- [Assignment] Copy out all of the data below, replacing each "cat" with "kitten" and keeping everything else the same. Leave the pictures out.

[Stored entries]

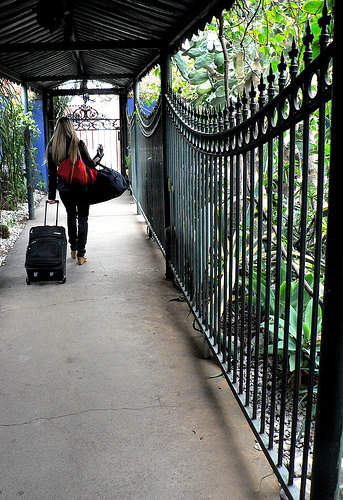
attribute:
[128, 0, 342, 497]
gate — black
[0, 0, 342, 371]
leaves — green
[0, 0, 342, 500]
poles — black, present, blue, wrought iron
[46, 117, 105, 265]
woman — lady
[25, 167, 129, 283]
luggage — black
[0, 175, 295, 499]
cement — clean, grey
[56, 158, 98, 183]
bag — red, carried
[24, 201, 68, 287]
luggage — black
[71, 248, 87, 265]
shoes — tall heels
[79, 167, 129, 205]
bag — black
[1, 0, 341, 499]
gated area — long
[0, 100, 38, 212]
plants — small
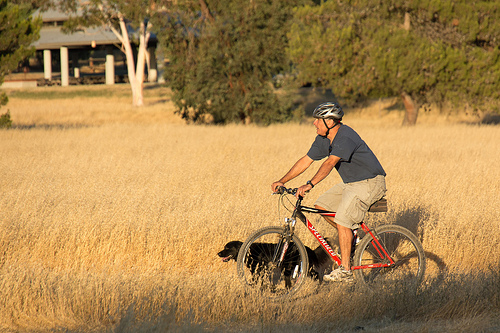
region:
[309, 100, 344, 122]
silver and black bike helmet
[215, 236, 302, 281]
black dog is panting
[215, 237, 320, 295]
black lab walking next to bike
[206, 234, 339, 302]
black dog in field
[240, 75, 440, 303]
man riding red bike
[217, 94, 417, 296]
man riding red bike in field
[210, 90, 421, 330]
man riding red bike next to dog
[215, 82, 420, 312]
man riding red bike next to black dog in field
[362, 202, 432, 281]
shadow of man on bike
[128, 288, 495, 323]
shadow in field grass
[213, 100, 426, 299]
Man riding a bike with his dog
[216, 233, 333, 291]
Medium sized black dog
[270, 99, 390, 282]
Man wearing a slate blue shirt and khaki shorts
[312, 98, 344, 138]
Silver and black helmet on a mans head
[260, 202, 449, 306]
Shadow of a man riding his bike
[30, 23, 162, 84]
Medium sized picnic pavilion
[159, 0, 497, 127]
Dense group of green trees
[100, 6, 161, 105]
White tree trunk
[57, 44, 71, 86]
Concrete pavilion support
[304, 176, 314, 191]
Watch on a wrist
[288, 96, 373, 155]
man wearing a helmet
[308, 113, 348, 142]
helmet has black straps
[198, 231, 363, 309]
dog walking beside man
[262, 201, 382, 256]
the bike is red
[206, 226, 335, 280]
the dog is black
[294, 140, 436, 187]
man's shirt is gray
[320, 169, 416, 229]
man's shorts are brown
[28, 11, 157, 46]
the roof is gray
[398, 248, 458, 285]
shadow of bike wheel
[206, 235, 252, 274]
dog's tongue is out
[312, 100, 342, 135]
a gray and black helmet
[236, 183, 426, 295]
a red and black bike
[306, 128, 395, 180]
a man's blue shirt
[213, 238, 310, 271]
a black dog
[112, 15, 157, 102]
a tall gray tree branch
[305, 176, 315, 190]
a man's black wristwatch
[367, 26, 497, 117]
part of a green tree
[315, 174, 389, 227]
a man's brown shorts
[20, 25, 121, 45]
the roof of a building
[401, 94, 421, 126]
part of a tree branch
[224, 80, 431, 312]
a man riding a bike.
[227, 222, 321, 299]
a front bike tire.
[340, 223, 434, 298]
a rear back tire.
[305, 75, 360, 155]
a man wearing a helmet.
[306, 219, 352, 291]
a left human leg.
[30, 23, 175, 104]
a structure with a roof.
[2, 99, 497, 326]
a field of tall yellow grass.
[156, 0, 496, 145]
a forest of green trees.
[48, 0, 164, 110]
a tree with green leaves.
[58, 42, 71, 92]
a tall cement pillar.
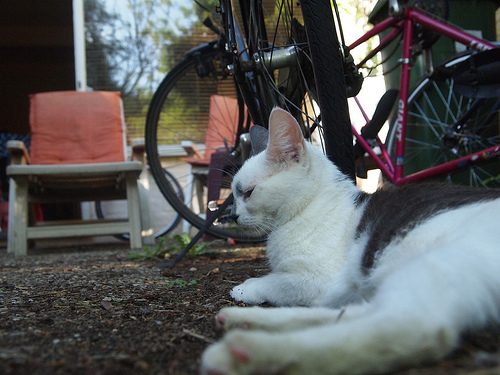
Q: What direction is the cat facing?
A: Left.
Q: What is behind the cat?
A: Bicycle.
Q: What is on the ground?
A: Dirt.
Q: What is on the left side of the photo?
A: Chair.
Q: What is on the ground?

- [Finished task]
attribute:
[128, 0, 342, 497]
gate — black
[0, 0, 342, 371]
leaves — green
[0, 0, 342, 500]
poles — black, present, blue, wrought iron
[46, 117, 105, 265]
woman — lady
[25, 167, 129, 283]
luggage — black
[0, 175, 295, 499]
cement — clean, grey
[56, 158, 98, 183]
bag — red, carried
[24, 201, 68, 287]
luggage — black
[71, 248, 87, 265]
shoes — tall heels
[79, 167, 129, 205]
bag — black
[1, 0, 341, 499]
gated area — long
[0, 100, 38, 212]
plants — small
region:
[309, 100, 344, 122]
silver and black bike helmet
[215, 236, 302, 281]
black dog is panting
[215, 237, 320, 295]
black lab walking next to bike
[206, 234, 339, 302]
black dog in field
[240, 75, 440, 303]
man riding red bike
[217, 94, 417, 296]
man riding red bike in field
[210, 90, 421, 330]
man riding red bike next to dog
[215, 82, 420, 312]
man riding red bike next to black dog in field
[362, 202, 432, 281]
shadow of man on bike
[128, 288, 495, 323]
shadow in field grass
[213, 100, 426, 299]
Man riding a bike with his dog
[216, 233, 333, 291]
Medium sized black dog
[270, 99, 390, 282]
Man wearing a slate blue shirt and khaki shorts
[312, 98, 344, 138]
Silver and black helmet on a mans head
[260, 202, 449, 306]
Shadow of a man riding his bike
[30, 23, 162, 84]
Medium sized picnic pavilion
[159, 0, 497, 127]
Dense group of green trees
[100, 6, 161, 105]
White tree trunk
[57, 44, 71, 86]
Concrete pavilion support
[304, 176, 314, 191]
Watch on a wrist
[288, 96, 373, 155]
man wearing a helmet
[308, 113, 348, 142]
helmet has black straps
[198, 231, 363, 309]
dog walking beside man
[262, 201, 382, 256]
the bike is red
[206, 226, 335, 280]
the dog is black
[294, 140, 436, 187]
man's shirt is gray
[320, 169, 416, 229]
man's shorts are brown
[28, 11, 157, 46]
the roof is gray
[398, 248, 458, 285]
shadow of bike wheel
[206, 235, 252, 274]
dog's tongue is out
[312, 100, 342, 135]
a gray and black helmet
[236, 183, 426, 295]
a red and black bike
[306, 128, 395, 180]
a man's blue shirt
[213, 238, 310, 271]
a black dog
[112, 15, 157, 102]
a tall gray tree branch
[305, 176, 315, 190]
a man's black wristwatch
[367, 26, 497, 117]
part of a green tree
[315, 174, 389, 227]
a man's brown shorts
[20, 25, 121, 45]
the roof of a building
[401, 94, 421, 126]
part of a tree branch
[224, 80, 431, 312]
a man riding a bike.
[227, 222, 321, 299]
a front bike tire.
[340, 223, 434, 298]
a rear back tire.
[305, 75, 360, 155]
a man wearing a helmet.
[306, 219, 352, 291]
a left human leg.
[30, 23, 175, 104]
a structure with a roof.
[2, 99, 497, 326]
a field of tall yellow grass.
[156, 0, 496, 145]
a forest of green trees.
[48, 0, 164, 110]
a tree with green leaves.
[58, 42, 71, 92]
a tall cement pillar.
Q: What direction is the kitten facing?
A: Left.
Q: What is behind the kitten?
A: Bicycle.
Q: What is on the ground?
A: Dirt.
Q: What is on the left side of the photo?
A: Chair.
Q: What is on the ground?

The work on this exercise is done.